SENTRY Trial Shows Survival, Spleen Benefits in Myelofibrosis: Claire Harrison, MD

Ahead of the European Hematology Association 2026 Congress in Stockholm, Sweden, Claire Harrison, MD, discussed with The American Journal of Managed Care^® the rationale and key findings of her abstract “Selinexor Plus Ruxolitinib in Janus Kinase Inhibitor-Naive Myelofibrosis: Phase 3 SENTRY Trial,” which she presented this afternoon during the late-breaking oral session.

Harrison, the study’s lead investigator, explained that while ruxolitinib (Jakafi; Incyte), the first Janus kinase (JAK) inhibitor approved for myelofibrosis approximately 15 years ago, remains a cornerstone of treatment, it does not fundamentally alter the disease course, leaving a significant unmet need.

To address this gap, the SENTRY trial (NCT04562389) evaluated selinexor plus ruxolitinib based on selinexor’s mechanisms relevant to myelofibrosis pathogenesis, including inhibition of JAK/STAT and NF-κB signaling, induction of cell-cycle arrest, and enhanced apoptosis via the TP53 pathway through XPO1 inhibition.

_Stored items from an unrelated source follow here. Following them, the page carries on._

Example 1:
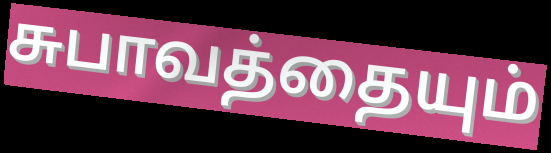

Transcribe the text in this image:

சுபாவத்தையும்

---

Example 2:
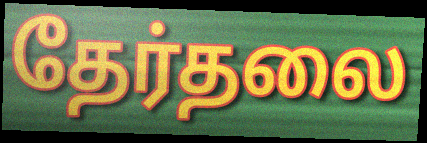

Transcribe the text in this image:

தேர்தலை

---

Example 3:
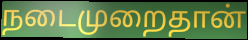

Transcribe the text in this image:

நடைமுறைதான்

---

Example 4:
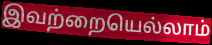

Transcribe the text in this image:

இவற்றையெல்லாம்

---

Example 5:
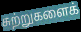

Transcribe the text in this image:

சுற்றுகளைக்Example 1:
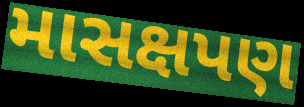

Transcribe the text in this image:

માસક્ષપણ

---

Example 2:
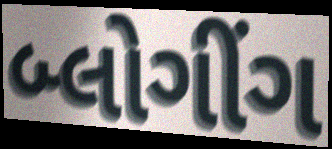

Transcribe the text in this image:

બ્લોગીંગ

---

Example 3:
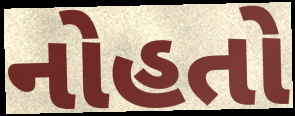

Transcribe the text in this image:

નોહતો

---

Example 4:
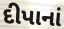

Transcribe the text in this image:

દીપાનાં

Across disease subtypes, the combination produced rapid, deep, and sustained reductions in spleen volume vs ruxolitinib alone. She added that symptom improvement was comparable between arms, as patients in the control arm derived similar symptom benefits.

However, the combination demonstrated a survival advantage at a mean follow-up of only 11 months, a finding Harrison described as striking. That survival benefit correlated with spleen volume reduction, consistent with established field knowledge. The combination arm also showed greater reductions in mutant driver allele fraction, suggesting potential disease modification.

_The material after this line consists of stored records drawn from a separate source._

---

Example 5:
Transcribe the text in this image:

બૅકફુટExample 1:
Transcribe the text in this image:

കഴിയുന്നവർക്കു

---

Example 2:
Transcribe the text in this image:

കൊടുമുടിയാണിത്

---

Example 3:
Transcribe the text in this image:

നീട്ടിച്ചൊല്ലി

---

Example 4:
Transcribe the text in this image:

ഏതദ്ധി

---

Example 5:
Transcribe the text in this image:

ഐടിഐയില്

Harrison highlighted that selinexor has an established safety profile from extensive clinical use in myeloma. In SENTRY, the safety findings were broadly consistent with that experience, though adverse effects appeared less pronounced. Harrison attributed this to 2 mitigating factors: the anti-inflammatory, weight-promoting effects of the ruxolitinib backbone and the lower selinexor dose used in SENTRY compared with myeloma studies.

“It's important to remember that in this study, number 1, there was a combination with ruxolitinib, which is an anti-inflammatory drug, where patients often gain weight,” she concluded. “The dose of selinexor in this study is lower than the dose that is used in myeloma, so many of the side effects that colleagues working in the myeloma field may have seen with this drug were not quite so predominant.”